Every Monday, Mary Yanalcanlin tromps through Bend's Drake Park with a group of preschoolers, pointing out birds, trees and wildlife.
She has been leading the free, informal class called Birding for Preschoolers for more than two years as a representative of the East Cascade Audubon Society (see “If you go,” Page D4).
“It's basically an exploration of nature with kids,” Yanalcanlin said. She believes these classes help plant the seeds of interest in nature for children. She loves the classes and what the experience is like for the kids. “I love seeing the excitement in their faces and their bodies when they observe something for the first time,” said Yanalcanlin. “Their excitement is what's exciting for me.”
Yanalcanlin didn't become interested in birds until about four years ago. She then joined the local Audubon group and suggested a kids' class. As a preschool teacher, Yanalcanlin says, when she encounters something new or interesting, she often thinks of how to share it with children.
Each class is different, based on the number and temperament of the children who attend. Sometimes the kids want to be more active; other times they have more questions and want more discussion.
During the hourlong class, Yanalcanlin tries to engage their senses: listening, seeing and especially touching. (Children might examine the tactile difference between a pinecone and a spruce cone, for instance.).
Yanalcanlin also includes songs and other activities.
A typical class might draw as few as three children or as many as 20 — warmer weather usually means more kids.
What the children encounter depends on the day and time of year. The group frequently encounters Canada geese, mallards, northern pintail ducks and pygmy and red-breasted nuthatches, as well as American robins and common ravens. More rare but still regularly spotted birds include red-tailed hawks, bald eagles and belted kingfishers, according to Yanalcanlin.
She also makes sure to include information for the parents in the group, to offer suggestions about how to explore nature with children.
She believes once someone starts pointing out birds, trees, flowers and other aspects of nature, they start to become more aware. Then, every time they encounter nature, they see more detail. “There is such beauty in the common,” said Yanalcanlin. And with awareness, she hopes, comes a desire for the children to learn more.
“As you get to know it, you get to love it and you want to protect it.”

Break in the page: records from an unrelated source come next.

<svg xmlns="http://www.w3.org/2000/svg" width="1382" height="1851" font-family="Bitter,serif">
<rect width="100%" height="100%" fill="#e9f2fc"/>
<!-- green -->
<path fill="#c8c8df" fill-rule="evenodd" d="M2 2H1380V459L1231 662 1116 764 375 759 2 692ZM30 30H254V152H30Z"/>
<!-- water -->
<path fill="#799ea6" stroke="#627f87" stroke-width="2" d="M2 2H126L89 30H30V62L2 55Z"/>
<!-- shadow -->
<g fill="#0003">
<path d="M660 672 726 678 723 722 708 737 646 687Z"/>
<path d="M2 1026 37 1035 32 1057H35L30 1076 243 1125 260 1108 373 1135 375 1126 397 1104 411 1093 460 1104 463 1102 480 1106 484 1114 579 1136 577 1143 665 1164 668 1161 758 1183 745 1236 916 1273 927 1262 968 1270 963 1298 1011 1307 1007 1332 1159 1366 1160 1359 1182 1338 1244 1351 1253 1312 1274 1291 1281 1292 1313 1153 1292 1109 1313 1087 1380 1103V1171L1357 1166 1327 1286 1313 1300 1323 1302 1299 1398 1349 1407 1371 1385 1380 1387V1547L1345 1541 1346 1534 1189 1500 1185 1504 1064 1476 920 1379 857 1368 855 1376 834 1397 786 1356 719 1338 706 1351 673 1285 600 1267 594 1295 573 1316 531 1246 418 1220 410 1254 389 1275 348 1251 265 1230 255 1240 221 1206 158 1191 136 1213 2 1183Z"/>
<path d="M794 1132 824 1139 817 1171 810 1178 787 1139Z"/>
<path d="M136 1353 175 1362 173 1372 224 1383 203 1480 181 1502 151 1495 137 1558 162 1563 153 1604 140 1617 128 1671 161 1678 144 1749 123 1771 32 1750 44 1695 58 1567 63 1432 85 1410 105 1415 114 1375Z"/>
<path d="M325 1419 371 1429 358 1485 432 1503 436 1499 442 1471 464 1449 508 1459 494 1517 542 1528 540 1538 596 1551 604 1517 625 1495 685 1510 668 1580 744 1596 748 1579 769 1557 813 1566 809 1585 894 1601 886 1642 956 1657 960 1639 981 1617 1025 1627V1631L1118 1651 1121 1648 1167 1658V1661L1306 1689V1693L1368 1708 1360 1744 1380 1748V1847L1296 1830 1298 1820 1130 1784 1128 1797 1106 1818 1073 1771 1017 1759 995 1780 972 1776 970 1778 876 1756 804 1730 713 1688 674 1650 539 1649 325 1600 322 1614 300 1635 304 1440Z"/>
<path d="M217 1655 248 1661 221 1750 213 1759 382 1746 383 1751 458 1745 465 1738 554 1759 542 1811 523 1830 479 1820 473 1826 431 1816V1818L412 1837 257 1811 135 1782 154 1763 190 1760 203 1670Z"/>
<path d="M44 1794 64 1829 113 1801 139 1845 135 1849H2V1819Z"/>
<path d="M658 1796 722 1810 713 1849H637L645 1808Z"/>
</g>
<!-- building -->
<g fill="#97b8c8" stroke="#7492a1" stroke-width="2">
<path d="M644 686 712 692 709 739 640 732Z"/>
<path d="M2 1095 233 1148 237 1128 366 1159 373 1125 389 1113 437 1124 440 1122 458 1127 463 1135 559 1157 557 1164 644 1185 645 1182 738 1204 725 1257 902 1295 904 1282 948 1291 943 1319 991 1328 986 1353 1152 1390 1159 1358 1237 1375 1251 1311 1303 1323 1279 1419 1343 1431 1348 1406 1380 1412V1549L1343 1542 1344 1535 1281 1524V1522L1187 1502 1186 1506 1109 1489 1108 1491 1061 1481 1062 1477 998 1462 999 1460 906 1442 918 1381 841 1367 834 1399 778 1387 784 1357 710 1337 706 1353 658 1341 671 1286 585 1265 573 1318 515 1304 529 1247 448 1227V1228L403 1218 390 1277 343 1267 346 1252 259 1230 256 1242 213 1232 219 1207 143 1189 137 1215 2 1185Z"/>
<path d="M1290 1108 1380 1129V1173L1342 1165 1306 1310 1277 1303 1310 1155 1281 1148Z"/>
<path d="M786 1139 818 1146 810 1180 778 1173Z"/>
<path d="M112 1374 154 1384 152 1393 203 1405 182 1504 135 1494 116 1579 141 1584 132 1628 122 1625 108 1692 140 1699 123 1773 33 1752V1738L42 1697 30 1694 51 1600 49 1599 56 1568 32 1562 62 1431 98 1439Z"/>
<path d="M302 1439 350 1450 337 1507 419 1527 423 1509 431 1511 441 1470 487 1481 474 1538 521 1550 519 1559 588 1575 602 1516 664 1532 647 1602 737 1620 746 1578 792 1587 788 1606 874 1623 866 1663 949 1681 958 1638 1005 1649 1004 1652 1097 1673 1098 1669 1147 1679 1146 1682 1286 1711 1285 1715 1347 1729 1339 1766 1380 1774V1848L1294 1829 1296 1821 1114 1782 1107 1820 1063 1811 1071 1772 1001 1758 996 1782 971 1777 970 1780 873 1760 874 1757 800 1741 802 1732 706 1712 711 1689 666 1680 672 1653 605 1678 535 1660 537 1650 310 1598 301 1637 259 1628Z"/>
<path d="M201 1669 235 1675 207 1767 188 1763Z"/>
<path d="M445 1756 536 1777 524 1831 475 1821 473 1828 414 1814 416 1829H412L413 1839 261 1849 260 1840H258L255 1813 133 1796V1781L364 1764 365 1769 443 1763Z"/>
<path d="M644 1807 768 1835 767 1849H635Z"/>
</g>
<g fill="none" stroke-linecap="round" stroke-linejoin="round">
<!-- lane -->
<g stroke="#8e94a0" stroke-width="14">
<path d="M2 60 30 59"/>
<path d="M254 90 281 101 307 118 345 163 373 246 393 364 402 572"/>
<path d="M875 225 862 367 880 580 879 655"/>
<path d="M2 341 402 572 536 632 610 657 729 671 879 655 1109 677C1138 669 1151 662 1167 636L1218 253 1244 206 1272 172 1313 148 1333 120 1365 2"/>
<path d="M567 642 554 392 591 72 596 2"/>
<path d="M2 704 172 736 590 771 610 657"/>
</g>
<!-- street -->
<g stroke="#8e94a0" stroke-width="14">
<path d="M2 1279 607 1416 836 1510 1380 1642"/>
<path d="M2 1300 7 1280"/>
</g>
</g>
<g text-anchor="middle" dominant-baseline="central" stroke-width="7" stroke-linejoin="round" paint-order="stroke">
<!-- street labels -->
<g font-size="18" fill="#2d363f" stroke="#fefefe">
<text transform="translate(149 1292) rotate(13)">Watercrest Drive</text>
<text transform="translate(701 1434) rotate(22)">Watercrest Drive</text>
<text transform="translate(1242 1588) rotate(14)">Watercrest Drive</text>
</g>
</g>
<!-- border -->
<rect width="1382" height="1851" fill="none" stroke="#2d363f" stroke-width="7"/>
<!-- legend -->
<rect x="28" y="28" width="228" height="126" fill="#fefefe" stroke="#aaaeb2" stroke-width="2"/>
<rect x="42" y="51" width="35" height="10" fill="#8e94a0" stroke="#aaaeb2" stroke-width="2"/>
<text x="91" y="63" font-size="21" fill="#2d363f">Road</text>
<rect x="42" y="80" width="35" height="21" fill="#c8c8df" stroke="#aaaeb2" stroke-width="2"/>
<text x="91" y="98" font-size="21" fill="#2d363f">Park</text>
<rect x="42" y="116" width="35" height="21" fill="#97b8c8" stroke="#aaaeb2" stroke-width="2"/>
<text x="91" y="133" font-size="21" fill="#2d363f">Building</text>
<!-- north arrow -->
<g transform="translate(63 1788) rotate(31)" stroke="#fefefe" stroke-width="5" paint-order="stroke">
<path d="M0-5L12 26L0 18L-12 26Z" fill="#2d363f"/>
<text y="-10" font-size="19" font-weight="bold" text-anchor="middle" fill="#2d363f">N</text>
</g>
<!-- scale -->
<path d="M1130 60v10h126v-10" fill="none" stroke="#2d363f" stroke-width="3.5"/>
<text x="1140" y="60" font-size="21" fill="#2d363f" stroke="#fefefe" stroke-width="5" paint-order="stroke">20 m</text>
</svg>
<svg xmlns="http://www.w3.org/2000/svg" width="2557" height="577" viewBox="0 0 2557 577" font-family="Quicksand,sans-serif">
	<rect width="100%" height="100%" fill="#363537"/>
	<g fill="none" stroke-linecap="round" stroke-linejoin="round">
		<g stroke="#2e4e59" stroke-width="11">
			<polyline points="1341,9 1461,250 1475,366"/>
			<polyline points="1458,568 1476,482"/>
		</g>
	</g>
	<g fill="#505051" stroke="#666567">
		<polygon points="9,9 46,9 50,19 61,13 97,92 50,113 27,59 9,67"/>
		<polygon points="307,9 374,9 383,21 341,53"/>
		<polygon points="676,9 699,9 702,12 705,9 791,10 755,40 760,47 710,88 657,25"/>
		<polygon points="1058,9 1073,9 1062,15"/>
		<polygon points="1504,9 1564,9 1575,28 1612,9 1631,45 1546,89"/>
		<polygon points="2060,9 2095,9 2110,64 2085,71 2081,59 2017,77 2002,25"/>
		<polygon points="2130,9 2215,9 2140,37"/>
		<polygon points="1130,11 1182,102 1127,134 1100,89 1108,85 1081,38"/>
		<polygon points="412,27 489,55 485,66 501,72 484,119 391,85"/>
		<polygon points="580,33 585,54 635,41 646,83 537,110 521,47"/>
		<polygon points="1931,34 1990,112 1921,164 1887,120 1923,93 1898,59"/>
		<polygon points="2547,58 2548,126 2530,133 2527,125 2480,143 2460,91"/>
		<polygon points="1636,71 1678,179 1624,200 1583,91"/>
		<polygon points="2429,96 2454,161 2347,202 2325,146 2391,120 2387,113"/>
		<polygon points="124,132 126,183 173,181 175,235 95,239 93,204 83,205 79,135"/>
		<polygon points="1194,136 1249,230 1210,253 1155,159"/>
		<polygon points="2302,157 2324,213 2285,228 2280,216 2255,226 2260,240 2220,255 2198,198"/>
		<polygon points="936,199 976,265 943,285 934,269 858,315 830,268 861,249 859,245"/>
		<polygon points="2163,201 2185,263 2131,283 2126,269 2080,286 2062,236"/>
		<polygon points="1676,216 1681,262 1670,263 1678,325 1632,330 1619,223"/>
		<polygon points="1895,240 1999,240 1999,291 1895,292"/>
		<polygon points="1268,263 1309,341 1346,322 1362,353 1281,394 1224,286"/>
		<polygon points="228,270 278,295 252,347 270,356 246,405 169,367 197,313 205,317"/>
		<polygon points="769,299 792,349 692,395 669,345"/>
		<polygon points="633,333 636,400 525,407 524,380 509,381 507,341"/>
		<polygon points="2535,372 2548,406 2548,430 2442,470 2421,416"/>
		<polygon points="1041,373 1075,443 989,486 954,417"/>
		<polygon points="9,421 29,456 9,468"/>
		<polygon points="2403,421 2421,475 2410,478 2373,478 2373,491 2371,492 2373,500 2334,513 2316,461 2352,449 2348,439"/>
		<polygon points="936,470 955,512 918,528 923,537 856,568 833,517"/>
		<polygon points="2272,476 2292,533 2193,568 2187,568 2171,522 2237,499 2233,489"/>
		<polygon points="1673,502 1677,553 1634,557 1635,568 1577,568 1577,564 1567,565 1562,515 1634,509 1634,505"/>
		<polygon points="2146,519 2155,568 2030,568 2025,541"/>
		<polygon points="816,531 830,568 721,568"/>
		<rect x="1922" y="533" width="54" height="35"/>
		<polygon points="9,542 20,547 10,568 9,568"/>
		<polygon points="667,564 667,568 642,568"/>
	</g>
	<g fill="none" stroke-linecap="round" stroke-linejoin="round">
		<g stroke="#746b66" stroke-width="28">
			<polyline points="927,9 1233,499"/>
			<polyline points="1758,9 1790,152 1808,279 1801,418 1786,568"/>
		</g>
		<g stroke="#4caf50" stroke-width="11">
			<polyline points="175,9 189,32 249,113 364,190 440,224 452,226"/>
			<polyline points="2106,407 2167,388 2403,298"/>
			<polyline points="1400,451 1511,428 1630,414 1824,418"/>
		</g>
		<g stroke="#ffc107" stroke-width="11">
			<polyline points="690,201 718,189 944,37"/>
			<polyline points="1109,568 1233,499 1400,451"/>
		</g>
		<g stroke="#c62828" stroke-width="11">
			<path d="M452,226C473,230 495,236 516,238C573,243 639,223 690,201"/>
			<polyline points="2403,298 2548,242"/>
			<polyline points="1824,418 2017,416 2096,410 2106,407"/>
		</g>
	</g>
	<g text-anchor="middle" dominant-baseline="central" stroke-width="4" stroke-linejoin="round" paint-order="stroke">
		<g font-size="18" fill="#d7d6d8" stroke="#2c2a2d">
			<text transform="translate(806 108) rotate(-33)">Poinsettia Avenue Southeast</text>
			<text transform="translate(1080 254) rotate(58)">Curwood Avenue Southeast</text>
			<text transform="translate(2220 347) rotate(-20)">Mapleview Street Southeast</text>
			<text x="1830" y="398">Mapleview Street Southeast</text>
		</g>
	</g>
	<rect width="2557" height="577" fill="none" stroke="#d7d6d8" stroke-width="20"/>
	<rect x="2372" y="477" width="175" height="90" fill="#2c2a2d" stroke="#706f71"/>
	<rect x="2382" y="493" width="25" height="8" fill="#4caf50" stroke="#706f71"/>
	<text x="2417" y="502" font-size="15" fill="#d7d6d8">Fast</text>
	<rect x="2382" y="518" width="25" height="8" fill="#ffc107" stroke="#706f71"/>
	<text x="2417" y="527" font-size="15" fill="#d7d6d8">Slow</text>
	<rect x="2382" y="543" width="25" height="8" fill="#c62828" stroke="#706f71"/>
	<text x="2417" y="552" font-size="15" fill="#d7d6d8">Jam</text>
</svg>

The East Cascade Audubon Society also offers a monthly indoor class for kids called Fledgling Fun. This class is aimed at children in kindergarten to fifth grade, although preschoolers are also welcome. The class takes place from 3:45-5:15 p.m. on the second Monday of each month at The Environmental Center in Bend. Children learn about different topics through hands-on activities and arts and crafts.
Yanalcanlin says families are also welcome to attend field trips and other activities put on by the group, including Birding By Ear, a new class slated to begin sometime in the spring.
All of the programs are free.
“It's a great way to introduce yourself and young children to birds and nature,” Yanalcanlin said.